Snow & Ice, Gas Meters & Pipes
During the winter, snow or ice can build up on or near gas meters. Accumulation of snow and ice can affect proper operation or ventilation of the regulator, and icy build up could damage your meter’s fittings and pipes. To avoid these safety hazards, follow these tips:
- Keep the meter area and path to the meter clear of snow, ice and debris
- Use a broom to keep the snow cleared around and on top of the meter and piping.
- If there’s ice accumulated on the meter, call us to get it removed
- Don’t deposit snow piles on or near the meter assembly
- Don’t use a snow blower or shovel near the meter.
- Don’t enclose your gas meter. Carefully remove snow, ice, leaves or other debris away from your gas meter, regulator, vents and exhaust ducts.
Interior piping and gas appliance connector safety
Gas connectors need to be inspected regularly, and replaced as needed. Certain kinds of flexible connectors manufactured between 1970 and 1980 may fail over time and need to be replaced.
- Only a qualified professional should check your connector and replace it if needed. Don’t try to do this yourself, because a brittle connector could fail with minimal movement.
- After disconnecting gas appliances, gas connectors should always be removed and the fuel line should be plugged and capped. It’s a good idea to replace approved flexible connectors once every ten years.
- Gas pipes should be properly maintained and never used for unintended uses such as hanging clothes.

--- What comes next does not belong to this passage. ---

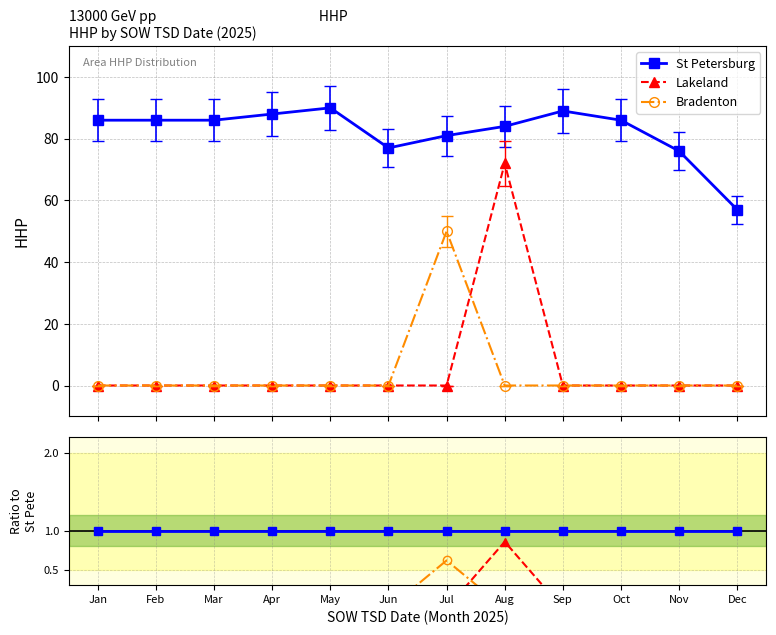

Reading left to right, transcribe all the data shown in this chart.

St Petersburg: Jan=1.0	Feb=1.0	Mar=1.0	Apr=1.0	May=1.0	Jun=1.0	Jul=1.0	Aug=1.0	Sep=1.0	Oct=1.0	Nov=1.0	Dec=1.0
Lakeland: Jan=0.0	Feb=0.0	Mar=0.0	Apr=0.0	May=0.0	Jun=0.0	Jul=0.0	Aug=0.9	Sep=0.0	Oct=0.0	Nov=0.0	Dec=0.0
Bradenton: Jan=0.0	Feb=0.0	Mar=0.0	Apr=0.0	May=0.0	Jun=0.0	Jul=0.6	Aug=0.0	Sep=0.0	Oct=0.0	Nov=0.0	Dec=0.0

Maintaining Buried Pipelines
All gas pipes downstream of the gas meter belong to the property owner. They’re responsible for the maintenance and operation of this portion of the fuel line system. If you have buried natural gas piping, be advised of the following:
- Buried piping that isn’t maintained may be subject to the potential hazards of corrosion and leakage.

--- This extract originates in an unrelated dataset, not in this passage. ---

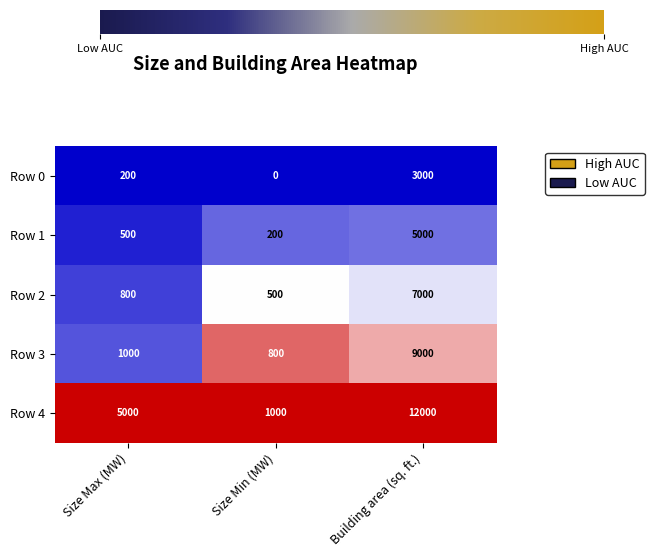

Rank the series at Building area (sq. ft.) from highest to lowest value.

Row 4, Row 3, Row 2, Row 1, Row 0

- Buried piping should be:
- Periodically inspected for leaks;
- Periodically inspected for corrosion if the piping is metallic;
- Repaired or removed from service if any unsafe condition is discovered.
- Before excavating/digging near buried piping, the piping should be located and excavating done carefully by hand. Underground locating contractors may assist with locating buried piping. A plumbing or heating contractor may be able to provide assistance with inspection and repair of buried piping.
- Gasoline and other flammable liquids should never be used indoors, and should be stored in an approved container, away from children.
- Keep gasoline and other flammable liquids away from children.
- Gasoline is a mother fuel. Never use it as a cleaner.
- Never use gasoline or other flammable liquids indoors or in the same room or area as a gas appliance or other ignition source.
- Keep gasoline only in an approved gasoline container. Make sure the container is tightly sealed. Never store gasoline in plastic milk jugs or glass containers.
- Never fill gasoline containers to the top. Allow room for vapor expansion.
- Always store gasoline in a safe container on a high shelf, in a cool place, away from the house.
- Talk to your children about the dangers of flammable liquid products.
Sewer Blockage? Beware of Cross-Bores
A blocked sewer line may be the result of a utility line having been accidentally “cross-bored” through a sewer line. If the blockage involves a natural gas line and the gas line is damaged, natural gas can leak into the sewer service line, sewer mains, and nearby buildings, which can result in a serious accident involving loss of life, injury and significant property damage.
If you’re unable to visually verify that a cross-bore blockage doesn’t exist, follow these precautionary measures before you attempt to clear a sewer blockage beyond the outside of a building wall:
- Call 811 to get utility lines marked. If the utility lines cross the known path of a sewer line, you may have a cross-bore blockage.
- If you suspect or discover that the blockage is caused by a cross-bore:
- Don’t attempt to clear the blockage with mechanical equipment
- Get help. Call us at 1-877-434-4100. If the blockage is the result of a cross-bored gas line, our technician will provide assistance to help correct the problem.
Hot Water Safety
Setting a water heater too high can be dangerous for children and unsuspecting visitors.
- Make sure your water heater is set to a safe temperature, 120 degrees Fahrenheit or lower.
- Check the water temperature before placing a child in the bathtub; never leave a child alone or with other young children in the bathtub.